Jackson County still trying to get commuter rail tracks

By Joe Lambe

Jackson County officials are still talking with railroads about using their tracks for commuter rail, Jackson County Executive Mike Sanders told reporters on Friday.

In his Friday state of the county address at Union Station, Sanders urged people to support changes like a county plan for a network of commuter rail, trails and more buses.

He noted the findings of a Brookings Institute Report that the metropolitan area ranked 94th nationwide on the ability to connect citizens to jobs through public transit.

And the car culture is fading, Sanders said. “Less than half of 17-year-olds nationwide are even seeking a driver’s license” … and want to live “where driving a car is a choice, not a necessity.”

The county plan has been on hold, with negotiations ongoing, since Kansas City Southern decided that commuter rail lines had to end at Union Station, county officials say.

But a study found that it would cost up to $1.6 billion to place the downtown connection there, while the originally planned downtown stop at 3rd Street and Grand Avenue would cost only $168 to $198 million.

Among routes under consideration was a Highway 71 corridor route running from downtown to Grandview.

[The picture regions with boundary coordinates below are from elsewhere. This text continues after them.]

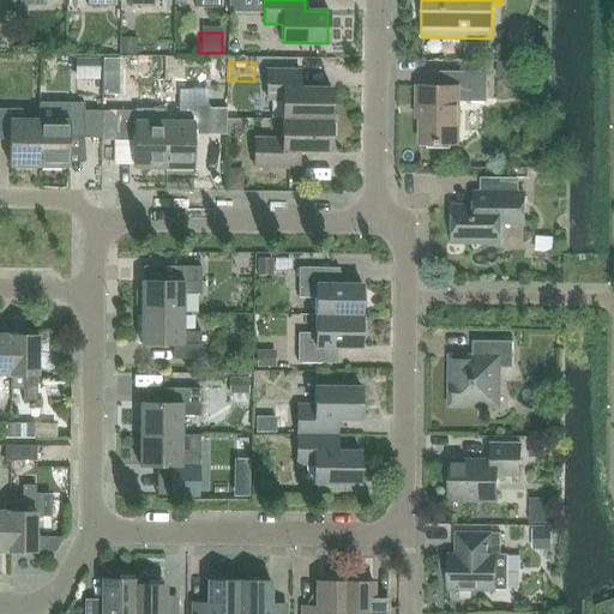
[(299,88),(299,70),(266,70),(266,100),(282,100),(282,119),(330,120),(330,88),(299,88)]
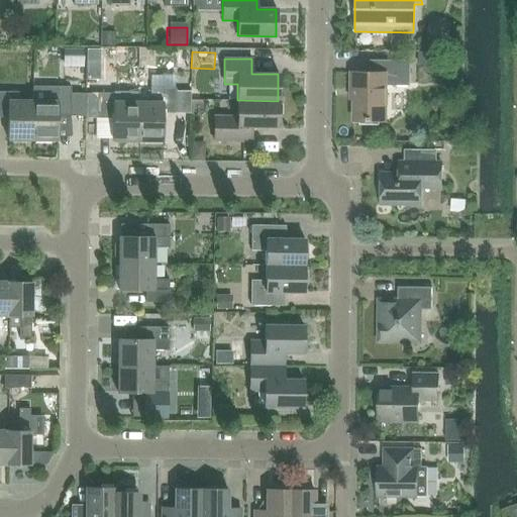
[(409,85),(409,61),(369,61),(369,73),(354,73),(353,121),(384,121),(385,85),(409,85)]
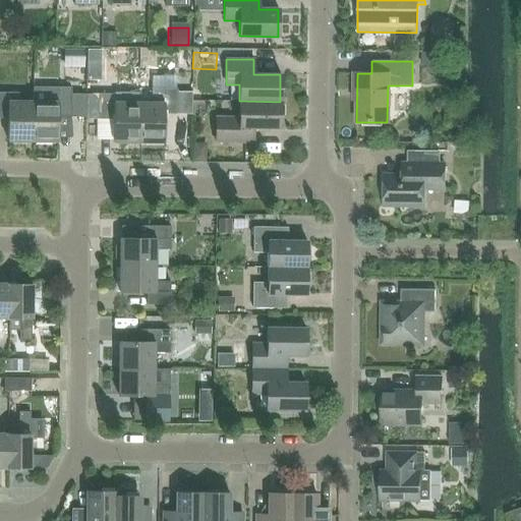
[(33,103),(33,140),(58,141),(58,117),(70,117),(70,88),(45,88),(45,103),(33,103)]
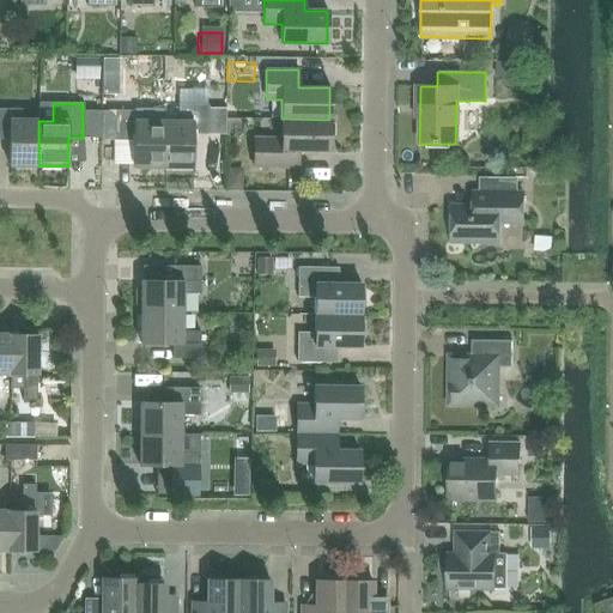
[(193,134),(207,134),(207,104),(177,104),(177,122),(163,122),(163,167),(193,168),(193,134)]
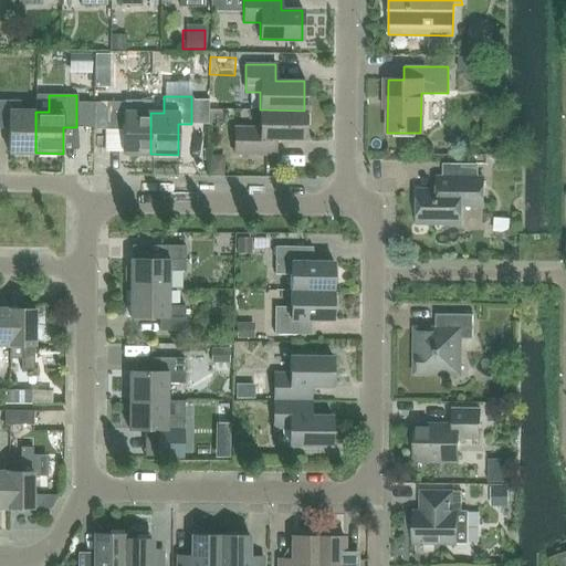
[(35,153),(35,112),(9,112),(9,101),(0,101),(0,128),(8,128),(8,153),(35,153)]
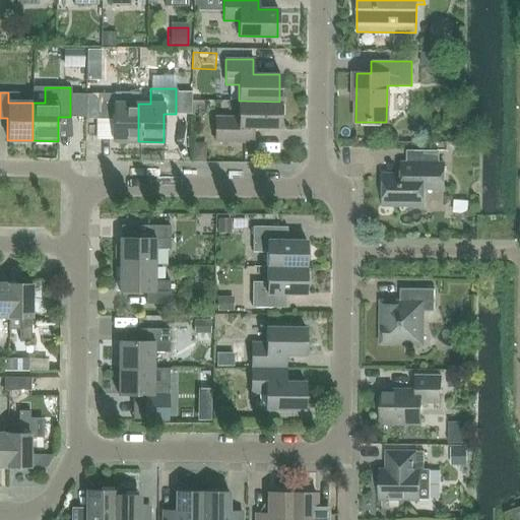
[(138,104),(125,104),(125,93),(96,93),(96,119),(113,119),(113,141),(138,141),(138,104)]
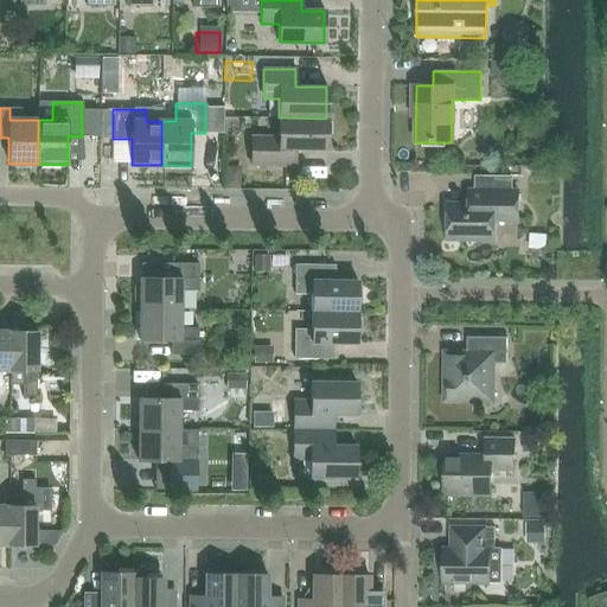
[(326,149),(326,119),(279,117),(279,136),(250,136),(250,166),(294,166),(294,149),(326,149)]
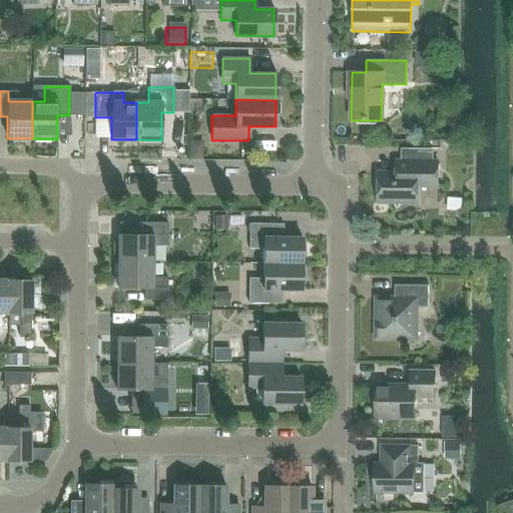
[(93,121),(93,142),(110,142),(110,120),(93,121)]
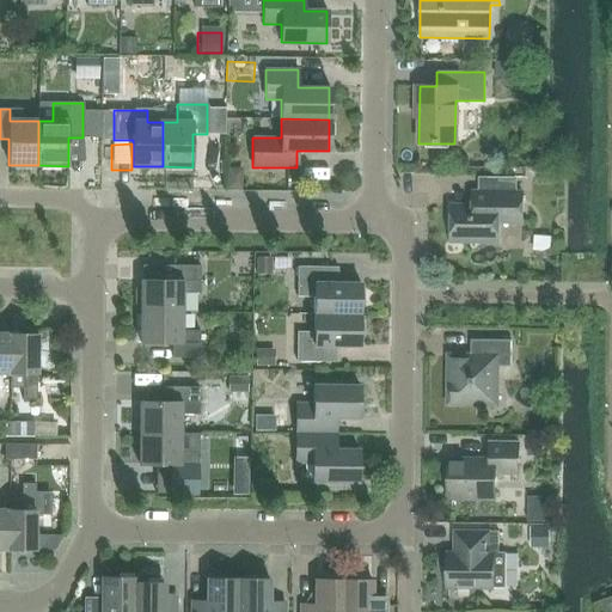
[(521,224),(521,193),(473,191),(472,207),(452,206),(451,240),(497,242),(497,224),(521,224)]
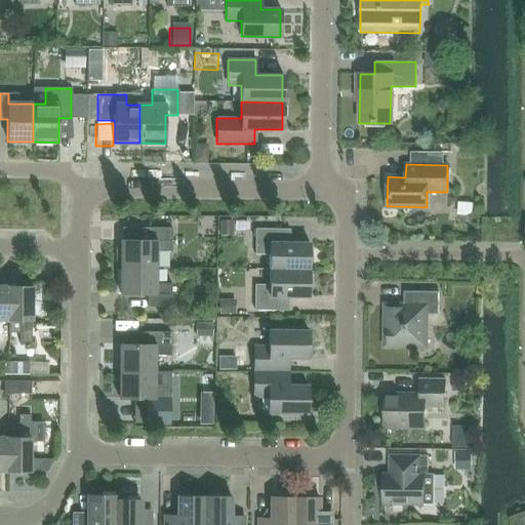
[(120,268),(156,268),(157,251),(171,251),(171,228),(148,228),(148,241),(120,241),(120,244),(116,248),(116,260),(120,265),(120,268)]
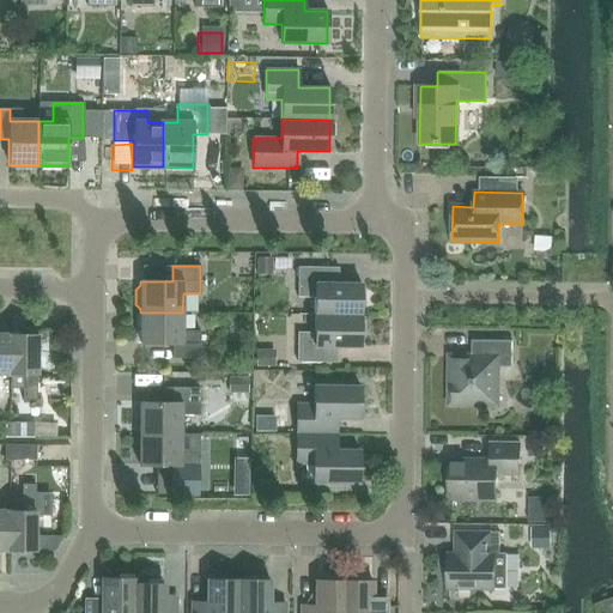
[(315,315),(360,315),(360,284),(338,284),(338,268),(297,267),(297,297),(315,297),(315,315)]
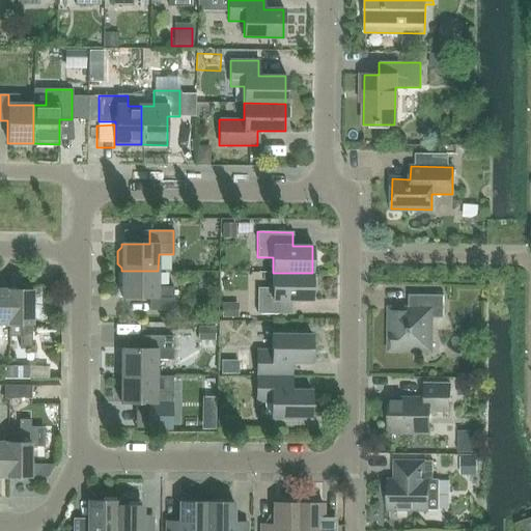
[(158,286),(158,271),(121,271),(121,298),(148,298),(148,311),(172,311),(173,287),(158,286)]
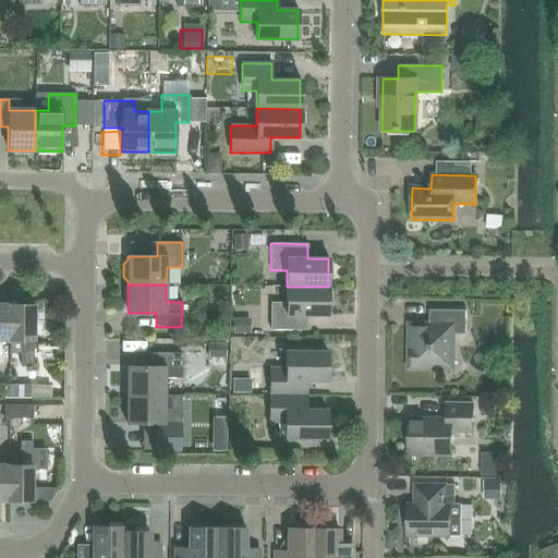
[(328,315),(328,287),(287,287),(286,303),(270,303),(270,329),(306,330),(306,315),(328,315)]
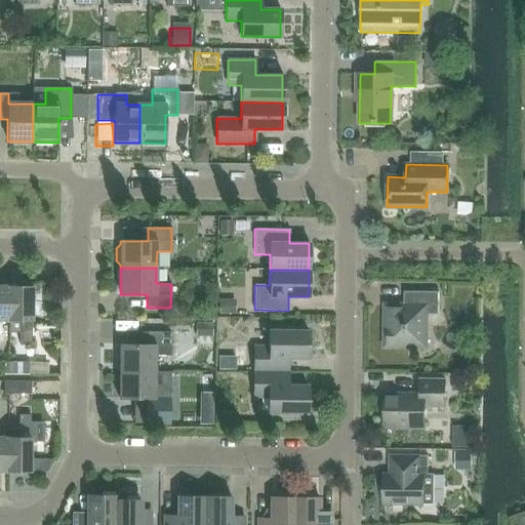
[(0,320),(8,320),(9,287),(0,286),(0,320)]
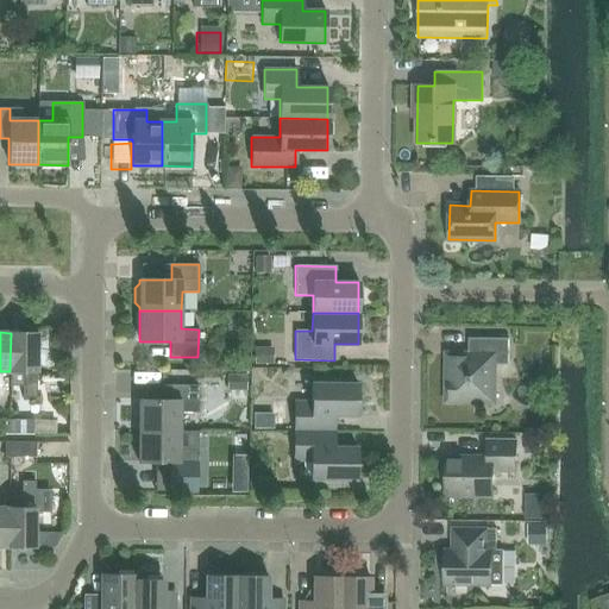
[(10,387),(23,387),(23,399),(36,399),(37,333),(11,333),(10,371),(10,387)]
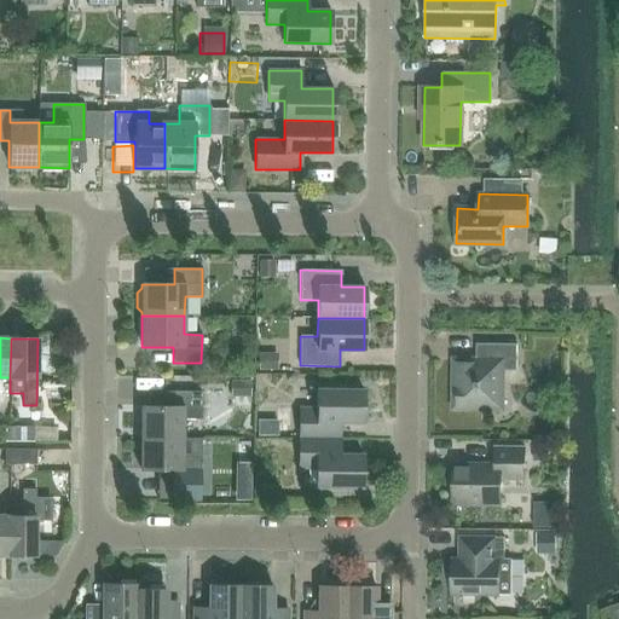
[(516,370),(516,345),(475,343),(475,360),(453,360),(453,409),(502,409),(502,370),(516,370)]
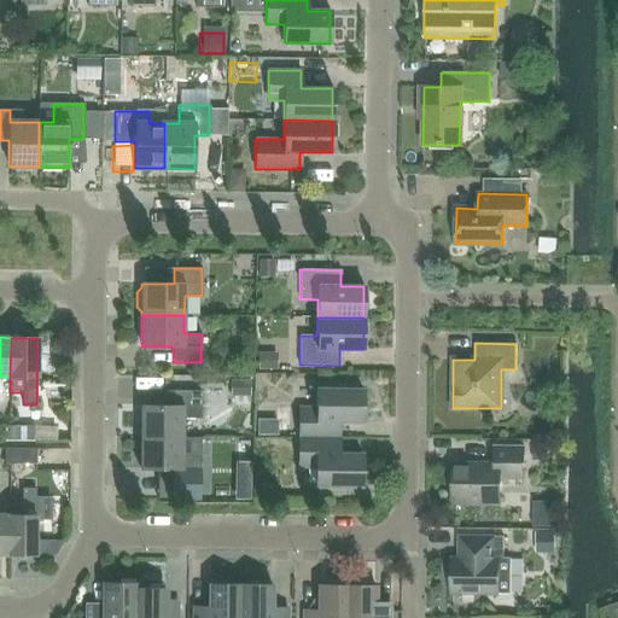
[(298,437),(339,438),(339,421),(362,423),(362,390),(316,390),(316,408),(298,408),(298,437)]
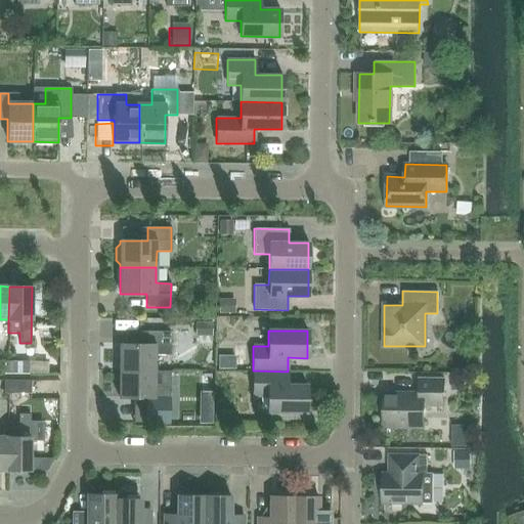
[(119,370),(155,372),(155,355),(170,355),(170,332),(146,332),(146,345),(119,344),(119,370)]
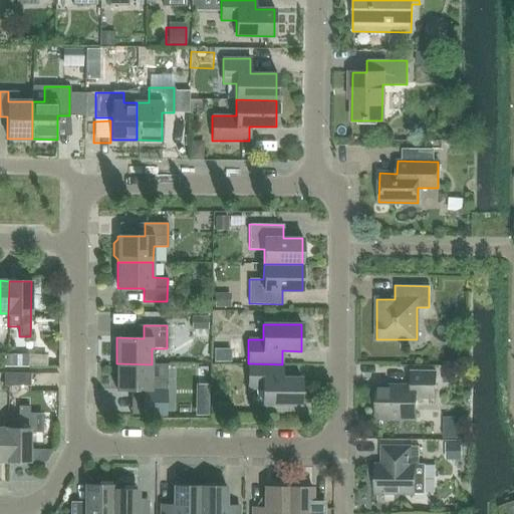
[(28,367),(28,355),(4,355),(4,367),(28,367)]
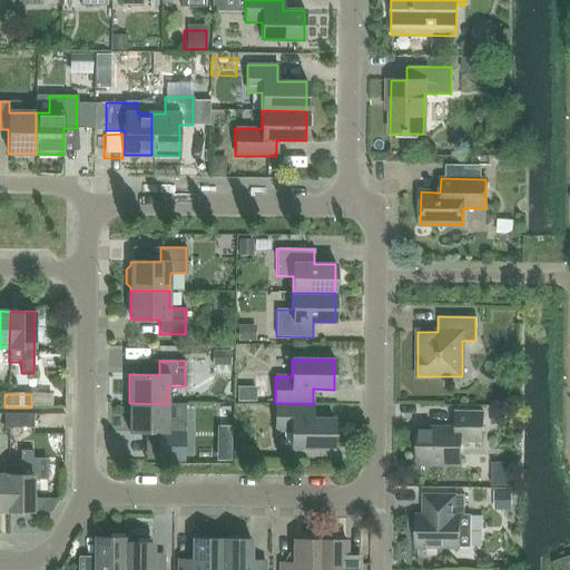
[(129,403),(129,432),(158,433),(158,460),(184,460),(184,421),(168,421),(168,404),(129,403)]
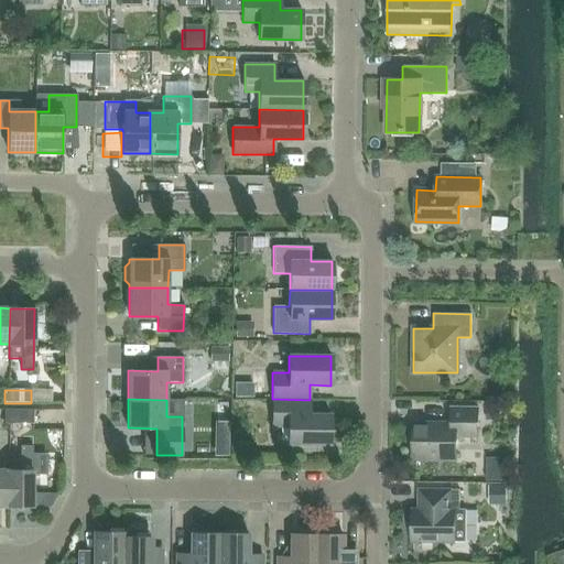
[(308,414),(310,400),(272,399),(272,426),(288,426),(288,444),(329,444),(331,414),(308,414)]
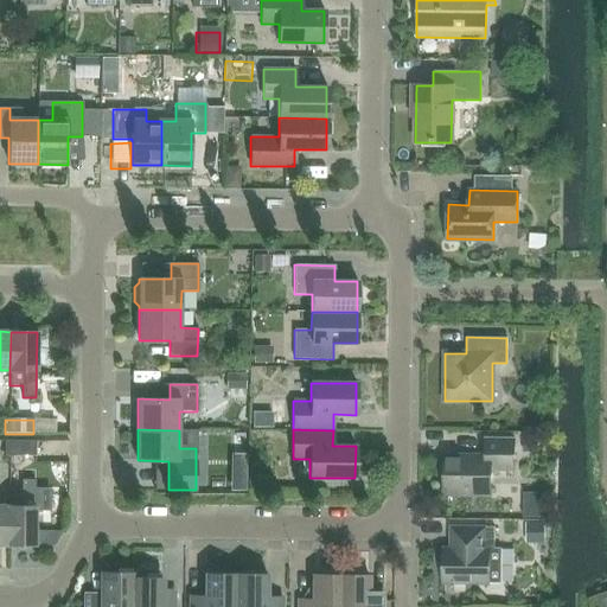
[(447,493),(491,494),(491,474),(496,470),(513,470),(515,440),(485,439),(485,457),(443,455),(443,484),(447,489),(447,493)]
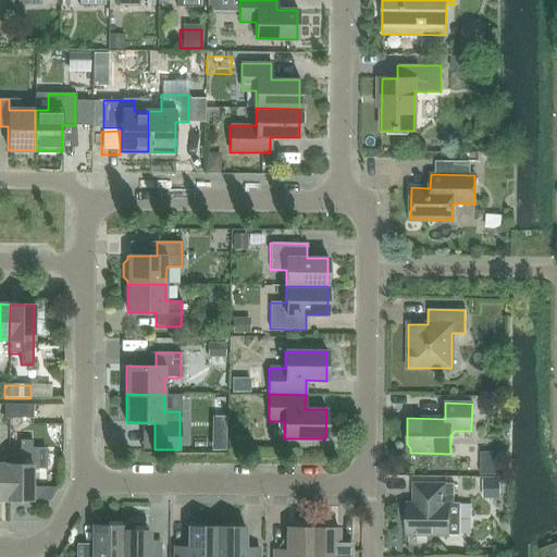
[(32,405),(3,405),(3,418),(32,418),(32,405)]
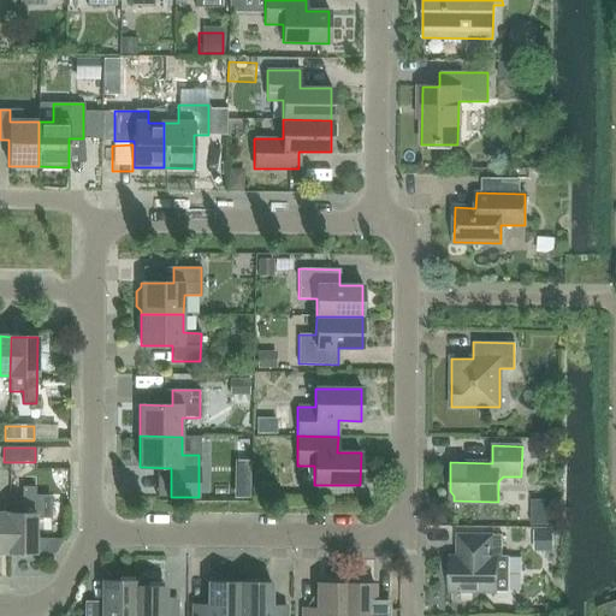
[(9,514),(9,554),(35,554),(35,487),(22,487),(22,514),(9,514)]
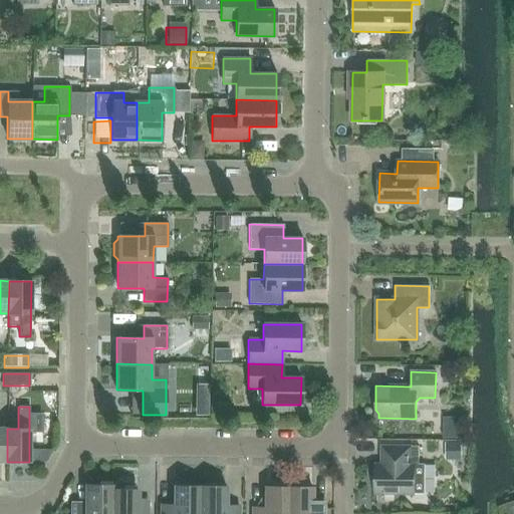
[(424,465),(419,465),(419,446),(380,446),(380,464),(374,464),(374,494),(414,494),(424,494),(424,465)]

Other routes were one running east to Blue Springs and another largely along Highway 350 to Pleasant Hill.

In other comments, Sanders said his proposed 2014 budget will not include a property tax increase and noted that the current levy is 1 percent lower than when he took office in 2007.

The budget will include more than $6 million for renovating the courtroom annex in Independence, he said.

He also noted past accomplishments, like the renovation of the historic Jackson County Courthouse in Independence and taming the budget crisis he inherited by “doing more with less.”

U.S. Sen. Claire McCaskill, a former Jackson County prosecutor, introduced Sanders and noted that she gave him his start in public service when she hired him as an assistant prosecutor in 1994.

Neither she nor Sanders mentioned it Friday, but in the past they have: In the interview, she asked the ambitious young lawyer what job he wanted in the future and he said he wanted hers.

He later got it, becoming Jackson County prosecutor before he became county executive.

But McCaskill said Sanders owes her for much more. A woman she hired the same day later became his wife.

“Not only did I give Mike a job I gave him the best thing that ever happened to him,” she said.